SOURCE PASSAGE:
◆ ◆ ◆ ◆

Hi,

Thanks for your review!

On Sat, 13 May 2023 23:47:53 +0200
Tomas Vondra <tomas.von...@enterprisedb.com> wrote:

> Thanks for the patches. A couple mostly minor comments, to complement
> Melanie's review:
> 
> 0001
> 
> I'm not really sure about calling this "hybrid hash-join". What does it
> even mean? The new comments simply describe the existing batching, and
> how we increment number of batches, etc.

Unless I'm wrong, I believed it comes from the "Hybrid hash join algorithm" as
described here (+ see pdf in this page ref):

  https://en.wikipedia.org/wiki/Hash_join#Hybrid_hash_join

I added the ref in the v7 documentation to avoid futur confusion, is it ok?

> 0002
> 
> I wouldn't call the new ExecHashJoinSaveTuple parameter spillcxt but
> just something generic (e.g. cxt). Yes, we're passing spillCxt, but from
> the function's POV it's just a pointer.

◆ ◆ ◆ ◆

DATA EXTRACT:
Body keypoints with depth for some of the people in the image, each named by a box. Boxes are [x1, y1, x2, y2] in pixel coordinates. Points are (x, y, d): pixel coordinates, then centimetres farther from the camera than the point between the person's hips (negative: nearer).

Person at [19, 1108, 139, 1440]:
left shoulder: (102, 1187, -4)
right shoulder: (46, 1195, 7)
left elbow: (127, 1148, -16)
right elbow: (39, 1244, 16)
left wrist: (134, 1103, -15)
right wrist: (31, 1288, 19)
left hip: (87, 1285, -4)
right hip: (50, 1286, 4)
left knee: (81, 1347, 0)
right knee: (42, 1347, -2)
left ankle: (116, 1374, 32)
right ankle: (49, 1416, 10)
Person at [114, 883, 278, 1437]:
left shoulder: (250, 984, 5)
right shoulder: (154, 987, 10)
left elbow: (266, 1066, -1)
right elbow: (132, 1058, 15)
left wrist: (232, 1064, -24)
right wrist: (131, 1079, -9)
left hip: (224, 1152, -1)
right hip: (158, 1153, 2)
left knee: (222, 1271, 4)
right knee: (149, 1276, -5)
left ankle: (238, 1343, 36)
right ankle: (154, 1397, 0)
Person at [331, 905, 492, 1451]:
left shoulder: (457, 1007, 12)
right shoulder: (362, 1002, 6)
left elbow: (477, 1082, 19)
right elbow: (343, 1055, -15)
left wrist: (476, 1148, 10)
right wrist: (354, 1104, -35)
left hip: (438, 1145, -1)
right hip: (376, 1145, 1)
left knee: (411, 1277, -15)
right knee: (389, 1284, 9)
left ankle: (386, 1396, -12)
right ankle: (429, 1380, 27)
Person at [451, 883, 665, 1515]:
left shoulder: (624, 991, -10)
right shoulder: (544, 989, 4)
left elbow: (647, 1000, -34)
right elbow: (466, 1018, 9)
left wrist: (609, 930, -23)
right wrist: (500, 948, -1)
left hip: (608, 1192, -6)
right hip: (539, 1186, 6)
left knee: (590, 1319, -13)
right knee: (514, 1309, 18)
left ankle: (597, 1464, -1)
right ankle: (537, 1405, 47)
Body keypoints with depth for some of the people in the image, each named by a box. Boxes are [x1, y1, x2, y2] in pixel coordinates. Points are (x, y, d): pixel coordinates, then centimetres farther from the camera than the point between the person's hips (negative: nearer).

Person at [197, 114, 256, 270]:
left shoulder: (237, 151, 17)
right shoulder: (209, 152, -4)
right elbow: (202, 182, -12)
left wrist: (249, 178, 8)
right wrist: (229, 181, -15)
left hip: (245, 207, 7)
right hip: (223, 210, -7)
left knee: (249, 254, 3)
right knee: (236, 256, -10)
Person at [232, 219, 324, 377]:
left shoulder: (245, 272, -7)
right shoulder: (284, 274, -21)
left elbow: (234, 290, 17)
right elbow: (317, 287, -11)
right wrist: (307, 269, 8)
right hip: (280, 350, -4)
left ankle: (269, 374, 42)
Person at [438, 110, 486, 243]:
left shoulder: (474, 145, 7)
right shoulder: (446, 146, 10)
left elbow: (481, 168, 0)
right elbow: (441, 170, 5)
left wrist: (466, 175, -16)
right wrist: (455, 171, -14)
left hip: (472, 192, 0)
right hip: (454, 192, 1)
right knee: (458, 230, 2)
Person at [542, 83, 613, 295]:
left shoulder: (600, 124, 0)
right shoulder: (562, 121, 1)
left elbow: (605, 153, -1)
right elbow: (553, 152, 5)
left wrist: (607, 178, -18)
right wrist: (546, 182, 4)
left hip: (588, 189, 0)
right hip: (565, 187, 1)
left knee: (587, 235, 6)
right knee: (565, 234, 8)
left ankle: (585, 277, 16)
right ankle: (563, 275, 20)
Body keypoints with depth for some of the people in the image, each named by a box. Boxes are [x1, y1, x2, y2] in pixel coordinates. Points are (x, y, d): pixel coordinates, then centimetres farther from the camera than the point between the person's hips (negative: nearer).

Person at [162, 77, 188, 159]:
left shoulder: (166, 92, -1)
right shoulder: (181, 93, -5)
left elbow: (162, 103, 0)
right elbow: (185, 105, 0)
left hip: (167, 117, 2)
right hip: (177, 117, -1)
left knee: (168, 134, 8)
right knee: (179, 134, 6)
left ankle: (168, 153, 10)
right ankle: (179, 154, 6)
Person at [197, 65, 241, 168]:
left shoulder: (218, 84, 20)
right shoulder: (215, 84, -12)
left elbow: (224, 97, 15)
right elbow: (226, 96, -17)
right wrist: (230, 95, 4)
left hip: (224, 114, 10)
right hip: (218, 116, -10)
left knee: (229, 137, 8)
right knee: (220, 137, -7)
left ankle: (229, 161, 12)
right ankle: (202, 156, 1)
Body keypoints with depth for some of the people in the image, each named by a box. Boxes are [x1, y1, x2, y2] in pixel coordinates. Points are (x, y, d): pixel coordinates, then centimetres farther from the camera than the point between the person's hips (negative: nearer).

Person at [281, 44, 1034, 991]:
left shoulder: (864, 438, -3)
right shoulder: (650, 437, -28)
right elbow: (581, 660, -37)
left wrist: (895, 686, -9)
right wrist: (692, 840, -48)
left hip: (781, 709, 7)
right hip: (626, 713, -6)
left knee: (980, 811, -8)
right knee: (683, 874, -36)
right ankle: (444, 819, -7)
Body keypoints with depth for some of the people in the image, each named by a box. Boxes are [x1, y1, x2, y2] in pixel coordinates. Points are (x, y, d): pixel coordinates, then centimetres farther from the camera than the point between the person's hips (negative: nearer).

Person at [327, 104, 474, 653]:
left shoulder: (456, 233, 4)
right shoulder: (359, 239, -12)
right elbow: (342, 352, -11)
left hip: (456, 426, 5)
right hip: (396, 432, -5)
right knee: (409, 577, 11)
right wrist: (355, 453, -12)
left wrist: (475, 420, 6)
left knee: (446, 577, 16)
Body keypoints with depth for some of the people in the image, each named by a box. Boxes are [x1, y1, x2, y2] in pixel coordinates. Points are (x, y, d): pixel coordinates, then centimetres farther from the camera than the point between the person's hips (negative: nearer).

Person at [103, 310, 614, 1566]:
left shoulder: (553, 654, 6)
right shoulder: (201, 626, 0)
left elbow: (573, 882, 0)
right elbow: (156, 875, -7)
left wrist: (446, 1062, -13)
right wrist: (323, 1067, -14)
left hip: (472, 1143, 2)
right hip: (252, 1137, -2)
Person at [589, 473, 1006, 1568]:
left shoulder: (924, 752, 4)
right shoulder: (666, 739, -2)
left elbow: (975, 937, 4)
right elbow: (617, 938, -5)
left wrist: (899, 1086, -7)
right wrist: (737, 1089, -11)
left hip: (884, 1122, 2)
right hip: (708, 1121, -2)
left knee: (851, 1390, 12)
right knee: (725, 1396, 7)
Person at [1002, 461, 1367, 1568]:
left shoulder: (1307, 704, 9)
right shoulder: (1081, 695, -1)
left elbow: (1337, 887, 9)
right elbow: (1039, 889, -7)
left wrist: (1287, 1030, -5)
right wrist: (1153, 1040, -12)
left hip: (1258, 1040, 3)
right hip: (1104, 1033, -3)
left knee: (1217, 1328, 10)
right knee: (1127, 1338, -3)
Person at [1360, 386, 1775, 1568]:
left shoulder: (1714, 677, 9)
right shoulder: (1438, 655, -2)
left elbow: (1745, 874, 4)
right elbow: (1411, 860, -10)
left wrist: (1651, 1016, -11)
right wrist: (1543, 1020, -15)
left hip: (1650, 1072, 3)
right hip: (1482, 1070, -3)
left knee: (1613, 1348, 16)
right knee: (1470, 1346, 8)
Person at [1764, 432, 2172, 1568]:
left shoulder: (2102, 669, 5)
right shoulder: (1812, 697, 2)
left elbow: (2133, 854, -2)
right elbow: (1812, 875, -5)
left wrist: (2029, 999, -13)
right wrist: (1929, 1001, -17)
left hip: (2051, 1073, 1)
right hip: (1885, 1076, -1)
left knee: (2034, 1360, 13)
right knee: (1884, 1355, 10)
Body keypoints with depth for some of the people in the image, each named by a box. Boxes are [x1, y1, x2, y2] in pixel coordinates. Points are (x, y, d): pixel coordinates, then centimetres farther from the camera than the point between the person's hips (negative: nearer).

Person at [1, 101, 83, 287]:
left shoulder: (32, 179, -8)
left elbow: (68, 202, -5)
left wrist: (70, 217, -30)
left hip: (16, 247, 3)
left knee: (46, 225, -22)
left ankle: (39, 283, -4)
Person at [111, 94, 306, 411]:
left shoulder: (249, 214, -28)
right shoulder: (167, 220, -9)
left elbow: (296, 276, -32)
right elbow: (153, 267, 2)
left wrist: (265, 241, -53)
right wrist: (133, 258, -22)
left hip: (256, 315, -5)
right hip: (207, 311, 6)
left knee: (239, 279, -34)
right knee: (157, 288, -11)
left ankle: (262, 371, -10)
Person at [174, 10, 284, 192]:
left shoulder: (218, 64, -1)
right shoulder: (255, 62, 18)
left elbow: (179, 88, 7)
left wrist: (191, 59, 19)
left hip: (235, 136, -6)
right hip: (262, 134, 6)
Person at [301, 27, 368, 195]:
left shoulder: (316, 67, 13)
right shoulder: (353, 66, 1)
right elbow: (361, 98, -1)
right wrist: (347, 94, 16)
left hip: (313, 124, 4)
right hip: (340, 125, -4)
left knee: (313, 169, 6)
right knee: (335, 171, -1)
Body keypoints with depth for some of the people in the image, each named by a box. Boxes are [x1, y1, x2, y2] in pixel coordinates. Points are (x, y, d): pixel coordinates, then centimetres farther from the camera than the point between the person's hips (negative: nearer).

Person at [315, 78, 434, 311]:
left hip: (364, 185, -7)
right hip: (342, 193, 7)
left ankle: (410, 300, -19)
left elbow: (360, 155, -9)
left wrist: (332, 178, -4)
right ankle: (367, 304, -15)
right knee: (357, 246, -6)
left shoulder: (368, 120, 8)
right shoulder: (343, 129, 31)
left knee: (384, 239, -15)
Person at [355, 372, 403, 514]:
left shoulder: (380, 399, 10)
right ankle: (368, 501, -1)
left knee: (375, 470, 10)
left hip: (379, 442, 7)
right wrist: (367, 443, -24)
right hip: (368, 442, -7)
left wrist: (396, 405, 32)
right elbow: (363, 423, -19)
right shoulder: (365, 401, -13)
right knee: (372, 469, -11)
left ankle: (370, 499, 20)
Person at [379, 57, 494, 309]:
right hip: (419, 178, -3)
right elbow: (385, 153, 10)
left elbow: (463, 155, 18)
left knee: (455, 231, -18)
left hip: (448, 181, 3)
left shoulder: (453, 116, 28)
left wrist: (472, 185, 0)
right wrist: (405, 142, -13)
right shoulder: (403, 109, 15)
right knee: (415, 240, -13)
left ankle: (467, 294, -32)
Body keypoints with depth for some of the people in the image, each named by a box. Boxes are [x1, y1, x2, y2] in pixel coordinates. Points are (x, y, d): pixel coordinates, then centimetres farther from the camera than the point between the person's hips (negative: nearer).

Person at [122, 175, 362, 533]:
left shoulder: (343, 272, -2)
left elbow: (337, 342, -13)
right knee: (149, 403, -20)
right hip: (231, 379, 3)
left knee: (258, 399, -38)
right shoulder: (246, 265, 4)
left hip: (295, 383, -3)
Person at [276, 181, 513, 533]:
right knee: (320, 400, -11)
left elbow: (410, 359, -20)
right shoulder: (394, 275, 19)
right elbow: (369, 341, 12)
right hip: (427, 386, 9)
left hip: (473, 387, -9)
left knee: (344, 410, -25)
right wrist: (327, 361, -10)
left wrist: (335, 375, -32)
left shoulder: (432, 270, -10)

◆ ◆ ◆ ◆

PROBLEM TO WORK ON: From the hash join email reply above, copy out everything from "https://en.wikipedia.org/wiki/Hash_join#Hybrid_hash_join" down to "just a pointer." word for word.

RESPONSE TO THIS TASK:
https://en.wikipedia.org/wiki/Hash_join#Hybrid_hash_join

I added the ref in the v7 documentation to avoid futur confusion, is it ok?

> 0002
> 
> I wouldn't call the new ExecHashJoinSaveTuple parameter spillcxt but
> just something generic (e.g. cxt). Yes, we're passing spillCxt, but from
> the function's POV it's just a pointer.